EXCERPT PROVIDED
When beginning meditation I use the Measured Breathing Technique of inhaling a certain count, holding the same count, and then exhaling for the same count. However, often after I do the last inhale and exhale where the breath is thrown out for as long as comfortably possible, my heart is beats rapidly and I'm find it very difficult to settle my mind as my pulse sends out quick burst of energy. What do you suggest I do when my heart begins racing?
—Connor Burke, USA
Dear Friend, I assume that your heart is at it’s normal (slower) pace when you begin your measured breathing? Ordinarily the measured breathing technique is a simple method that is effective in CALMING the breath and heart rate. By itself it should not be INCREASING one’s heart rate.
So perhaps you are putting too much effort into it by using a count that is not sustainable for your lungs and nervous system. Try relaxing the count into something that you find enjoyable and sustainable, such as, say, an eight-count.
Do you also do a few rounds of the double breath? (Tensing and relaxing the body with it?) By slightly exaggerating the expulsion of the breath (when using the double breath) and holding the breath out as long as comfortable (rather than rushing immediately into the next round of double breath), the heart rate should slow down almost immediately.

ENTRIES PROVIDED

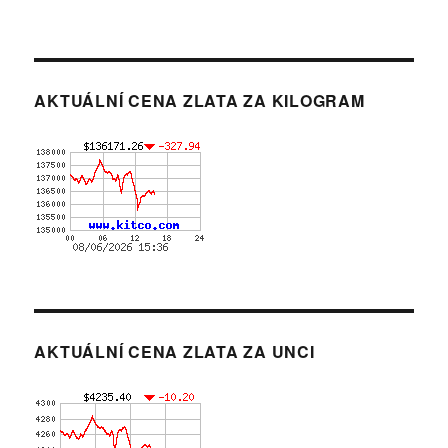
AKTUÁLNÍ CENA ZLATA ZA KILOGRAM
AKTUÁLNÍ CENA ZLATA ZA UNCI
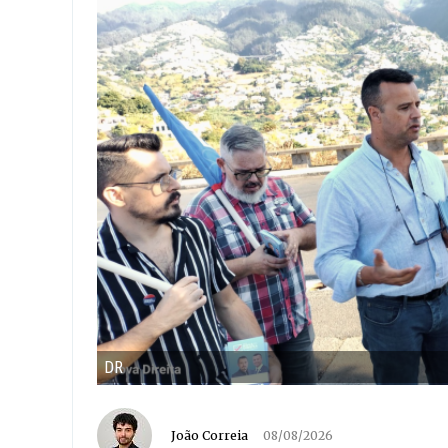
DR
João Correia
08/08/2026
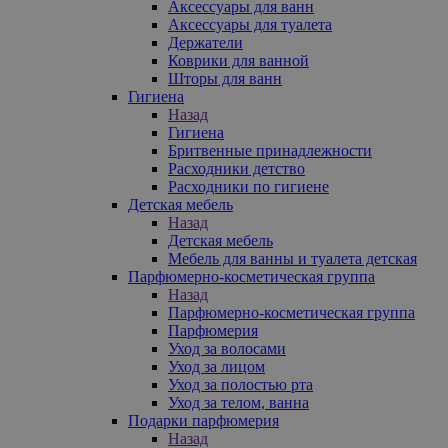
Аксессуары для ванн
Аксессуары для туалета
Держатели
Коврики для ванной
Шторы для ванн
Гигиена
Назад
Гигиена
Бритвенные принадлежности
Расходники детство
Расходники по гигиене
Детская мебель
Назад
Детская мебель
Мебель для ванны и туалета детская
Парфюмерно-косметическая группа
Назад
Парфюмерно-косметическая группа
Парфюмерия
Уход за волосами
Уход за лицом
Уход за полостью рта
Уход за телом, ванна
Подарки парфюмерия
Назад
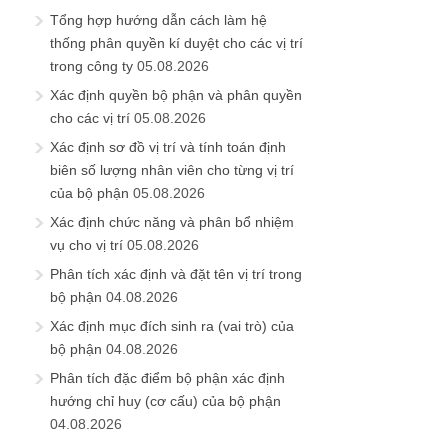
Tổng hợp hướng dẫn cách làm hệ
thống phân quyền kí duyệt cho các vị trí
trong công ty
05.08.2026
Xác định quyền bộ phận và phân quyền
cho các vị trí
05.08.2026
Xác định sơ đồ vị trí và tính toán định
biên số lượng nhân viên cho từng vị trí
của bộ phận
05.08.2026
Xác định chức năng và phân bổ nhiệm
vụ cho vị trí
05.08.2026
Phân tích xác định và đặt tên vị trí trong
bộ phận
04.08.2026
Xác định mục đích sinh ra (vai trò) của
bộ phận
04.08.2026
Phân tích đặc điểm bộ phận xác định
hướng chỉ huy (cơ cấu) của bộ phận
04.08.2026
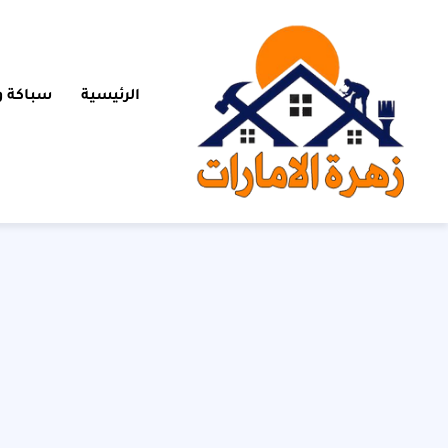
الرئيسية
سباكة و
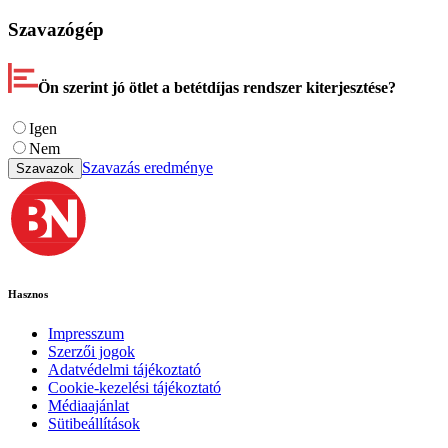
Szavazógép
Ön szerint jó ötlet a betétdíjas rendszer kiterjesztése?
Igen
Nem
Szavazás eredménye
Szavazok
Hasznos
Impresszum
Szerzői jogok
Adatvédelmi tájékoztató
Cookie-kezelési tájékoztató
Médiaajánlat
Sütibeállítások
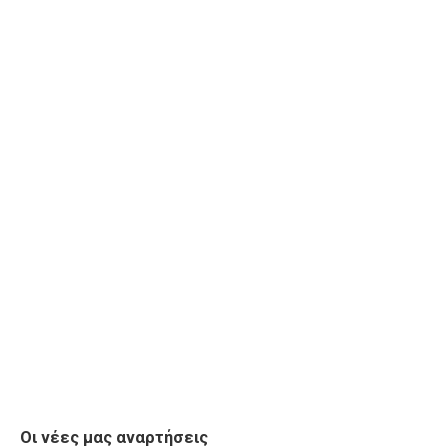
Οι νέες μας αναρτήσεις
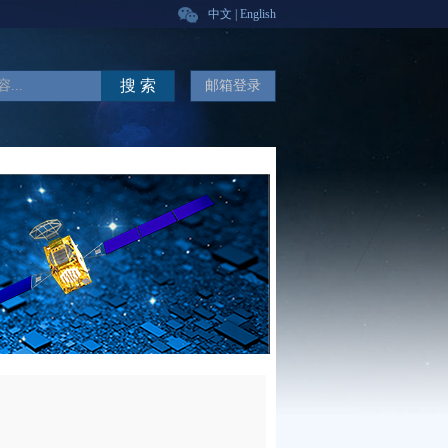
中文
|
English
搜 索
邮箱登录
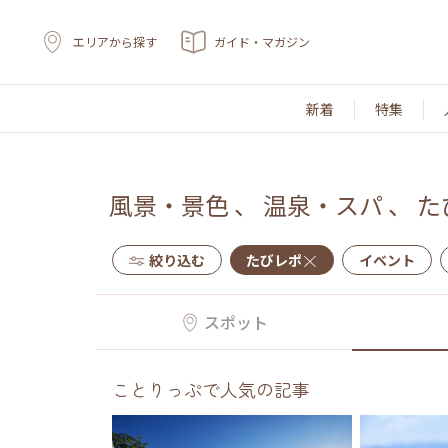
エリアから探す
ガイド・マガジン
新着
特集
風景・景色
、
温泉・スパ
、
た
絞り込む
たびレポ
イベント
スポット
ことりっぷで人気の記事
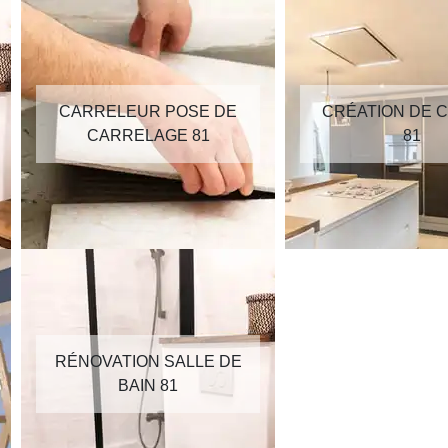
CARRELEUR POSE DE
CRÉATION DE C
CARRELAGE 81
81
RÉNOVATION SALLE DE
BAIN 81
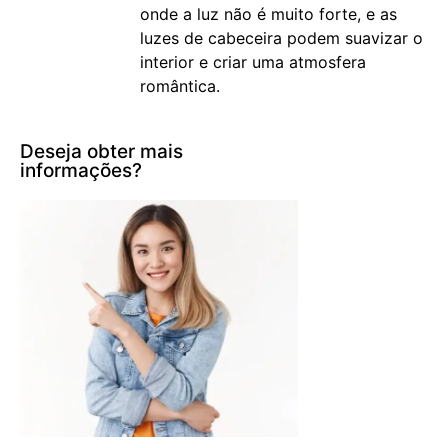
onde a luz não é muito forte, e as
luzes de cabeceira podem suavizar o
interior e criar uma atmosfera
romântica.
Deseja obter mais
informações?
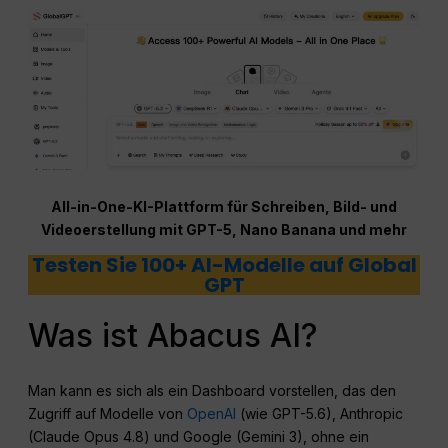
All-in-One-KI-Plattform für Schreiben, Bild- und
Videoerstellung mit GPT-5, Nano Banana und mehr
Testen Sie 100+ AI-Modelle auf Global
GPT
Was ist Abacus AI?
Man kann es sich als ein Dashboard vorstellen, das den
Zugriff auf Modelle von
OpenAI
(wie GPT-5.6), Anthropic
(Claude Opus 4.8) und Google (Gemini 3), ohne ein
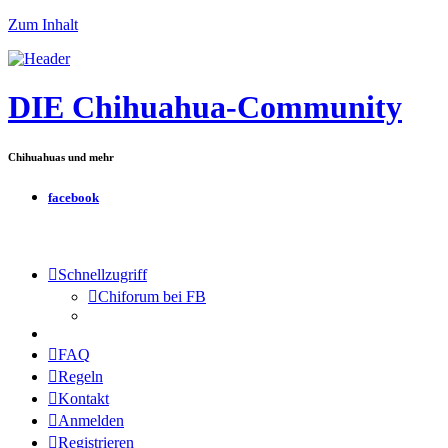
Zum Inhalt
DIE Chihuahua-Community
Chihuahuas und mehr
facebook
Schnellzugriff
Chiforum bei FB
FAQ
Regeln
Kontakt
Anmelden
Registrieren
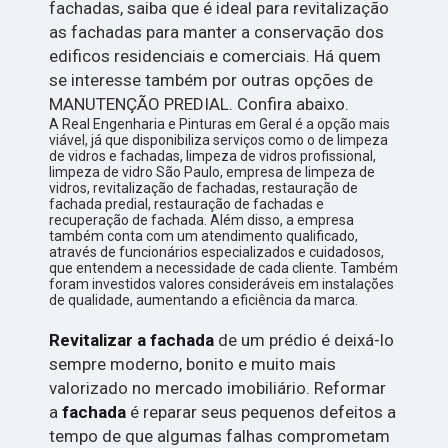
fachadas, saiba que é ideal para revitalização
as fachadas para manter a conservação dos
edificos residenciais e comerciais. Há quem
se interesse também por outras opções de
MANUTENÇÃO PREDIAL. Confira abaixo.
A Real Engenharia e Pinturas em Geral é a opção mais
viável, já que disponibiliza serviços como o de limpeza
de vidros e fachadas, limpeza de vidros profissional,
limpeza de vidro São Paulo, empresa de limpeza de
vidros, revitalização de fachadas, restauração de
fachada predial, restauração de fachadas e
recuperação de fachada. Além disso, a empresa
também conta com um atendimento qualificado,
através de funcionários especializados e cuidadosos,
que entendem a necessidade de cada cliente. Também
foram investidos valores consideráveis em instalações
de qualidade, aumentando a eficiência da marca.
Revitalizar a fachada
de um prédio é deixá-lo
sempre moderno, bonito e muito mais
valorizado no mercado imobiliário. Reformar
a
fachada
é reparar seus pequenos defeitos a
tempo de que algumas falhas comprometam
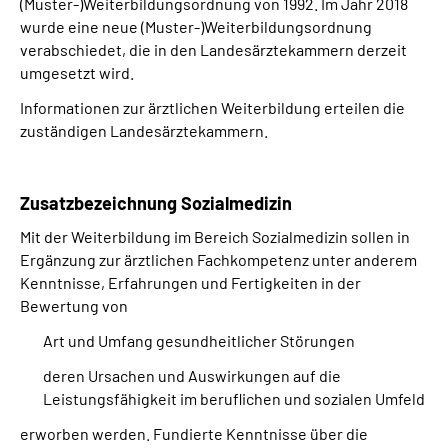
(Muster-)Weiterbildungsordnung von 1992. Im Jahr 2018
wurde eine neue (Muster-)Weiterbildungsordnung
verabschiedet, die in den Landesärztekammern derzeit
umgesetzt wird.
Informationen zur ärztlichen Weiterbildung erteilen die
zuständigen Landesärztekammern.
Zusatzbezeichnung Sozialmedizin
Mit der Weiterbildung im Bereich Sozialmedizin sollen in
Ergänzung zur ärztlichen Fachkompetenz unter anderem
Kenntnisse, Erfahrungen und Fertigkeiten in der
Bewertung von
Art und Umfang gesundheitlicher Störungen
deren Ursachen und Auswirkungen auf die
Leistungsfähigkeit im beruflichen und sozialen Umfeld
erworben werden. Fundierte Kenntnisse über die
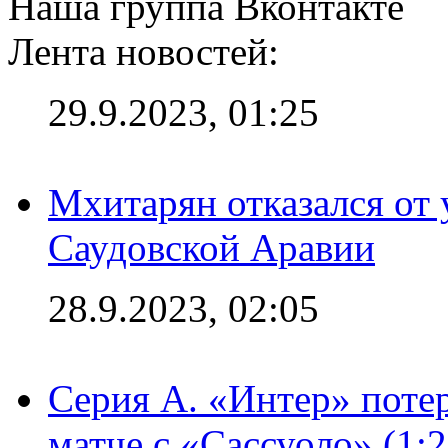
Наша группа Вконтакте
Лента новостей:
29.9.2023, 01:25
Мхитарян отказался от 
Саудовской Аравии
28.9.2023, 02:05
Серия А. «Интер» потер
матче с «Сассуоло» (1:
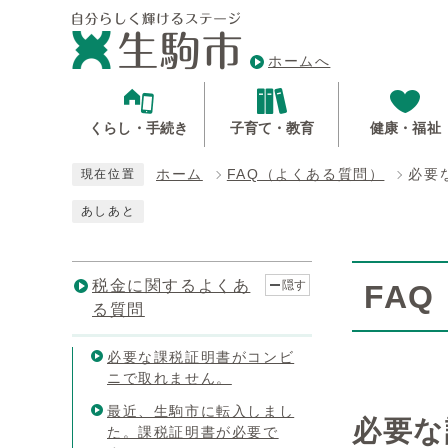
ホームへ
くらし・手続き
子育て・教育
健康・福祉
ホーム
FAQ（よくある質問）
必要
現在位置
あしあと
税金に関するよくあ
隠す
FA
る質問
必要な課税証明書がコンビ
ニで取れません。
最近、生駒市に転入しまし
必要な
た。課税証明書が必要で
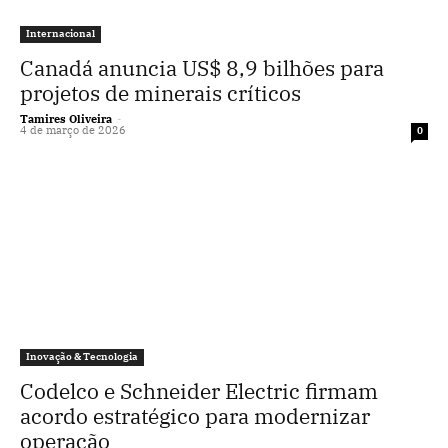
Internacional
Canadá anuncia US$ 8,9 bilhões para
projetos de minerais críticos
Tamires Oliveira
-
4 de março de 2026
0
Inovação & Tecnologia
Codelco e Schneider Electric firmam
acordo estratégico para modernizar
operação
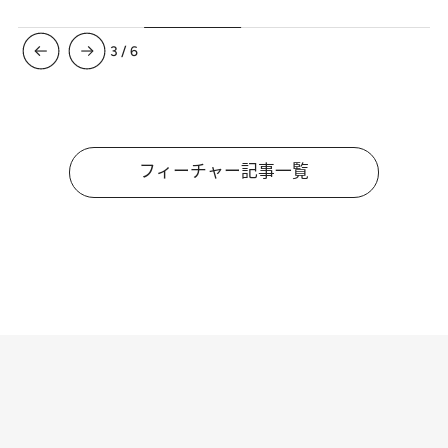
3
/
6
フィーチャー記事一覧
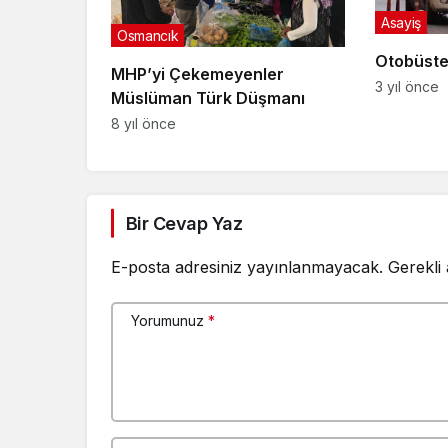
Asayiş
Osmancık
Otobüste 
MHP’yi Çekemeyenler
3 yıl önce
Müslüman Türk Düşmanı
8 yıl önce
Bir Cevap Yaz
E-posta adresiniz yayınlanmayacak.
Gerekli
Yorumunuz
*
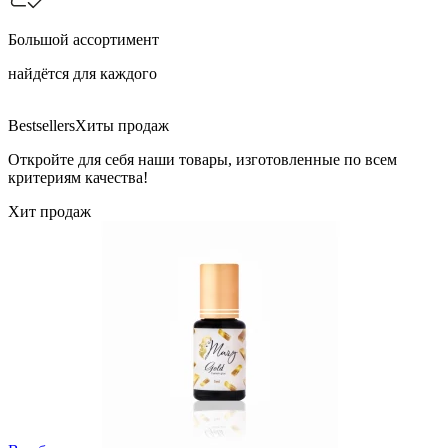
Большой ассортимент
найдётся для каждого
Bestsellers
Хиты продаж
Откройте для себя наши товары, изготовленные по всем
критериям качества!
Хит продаж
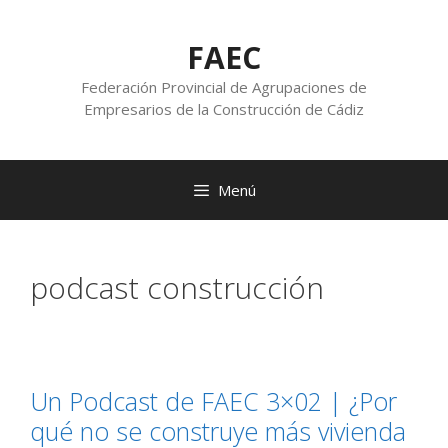
FAEC
Federación Provincial de Agrupaciones de
Empresarios de la Construcción de Cádiz
Menú
podcast construcción
Un Podcast de FAEC 3×02 | ¿Por
qué no se construye más vivienda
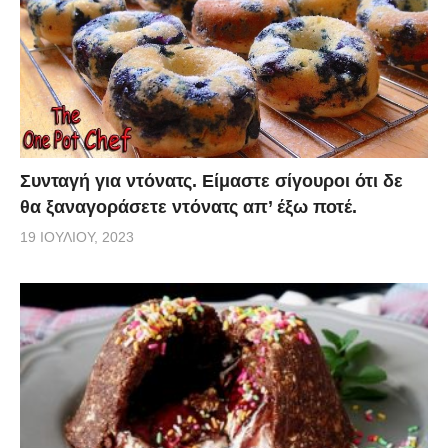
Συνταγή για ντόνατς. Είμαστε σίγουροι ότι δε
θα ξαναγοράσετε ντόνατς απ’ έξω ποτέ.
19 ΙΟΥΛΊΟΥ, 2023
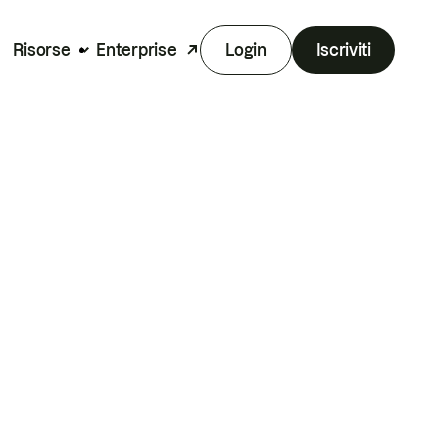
Risorse
Enterprise
Login
Iscriviti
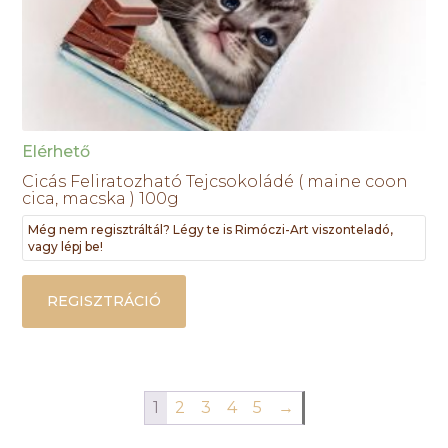
Elérhető
Cicás Feliratozható Tejcsokoládé ( maine coon
cica, macska ) 100g
Még nem regisztráltál? Légy te is Rimóczi-Art viszonteladó,
vagy lépj be!
REGISZTRÁCIÓ
1
2
3
4
5
→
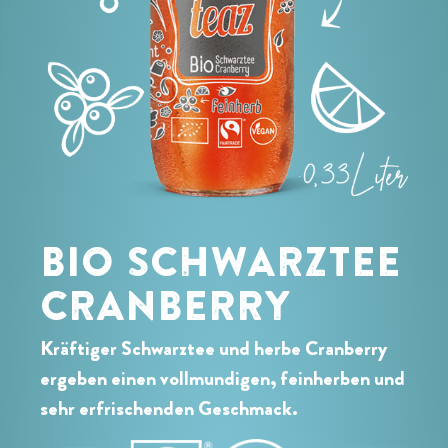
BIO SCHWARZTEE
CRANBERRY
Kräftiger Schwarztee und herbe Cranberry
ergeben einen vollmundigen, feinherben und
sehr erfrischenden Geschmack.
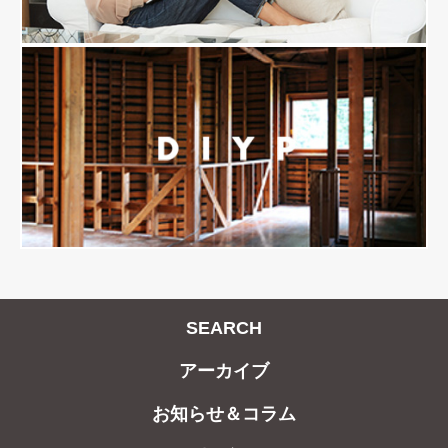
SEARCH
アーカイブ
お知らせ＆コラム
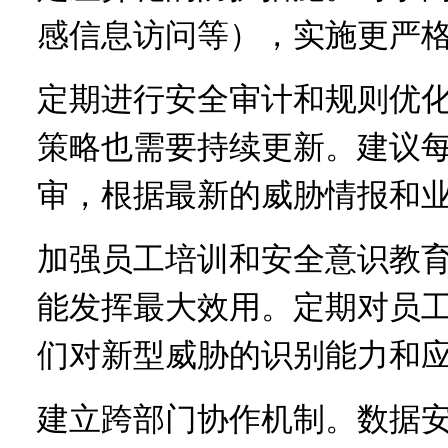
感信息访问等），实施更严
定期进行安全审计和规则优
策略也需要持续更新。建议
审，根据最新的威胁情报和
加强员工培训和安全意识教
能发挥最大效用。定期对员
们对新型威胁的识别能力和
建立跨部门协作机制。数据安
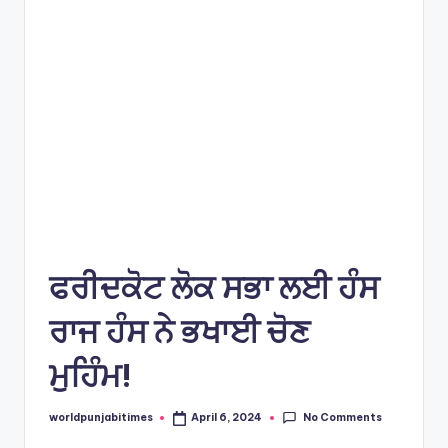
e
s
ਫਰੀਦਕੋਟ ਲੋਕ ਸਭਾ ਲਈ ਹੰਸ
ਰਾਜ ਹੰਸ ਨੇ ਭਖਾਈ ਚੋਣ
ਮੁਹਿੰਮ!
No Comments
worldpunjabitimes
April 6, 2024
Posted
by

EXERCISE SET
a – In the exchange on measured breathing, why does the reply recommend easing the count to something like an eight-count?
b – Write the next part of the exchange on measured breathing, picking up after its final sentence.

RESULTS IN ORDER
a – The reply suggests that the racing heart may come from putting too much effort into the practice with a count the lungs and nervous system cannot sustain. On its own, measured breathing should calm the breath and heart rate, not raise it. A relaxed, enjoyable count should therefore remove the strain.

b –
A more aggressive version of this effect is felt in the “fencing” exercise of the Energization Exercises (designed in part to bring the heart rate down after walking and running in place) AND, perhaps more practically, the Breath of Fire (kapalabhati pranayam).
More practically still may be this simplest of suggestions: do three rounds of even count breathing in reverse: meaning, inhale, exhale, hold the breath OUT (rather than IN). Then switch to the normal sequence of holding the breath IN. In both versions do not strain; do not use a count longer than you feel you could sustain if you were to do this for 10 or 20 minutes (which I don’t recommend).
I am leaving aside more organic health issues and assume you would be aware of toxicity, fatigue, or heart problems!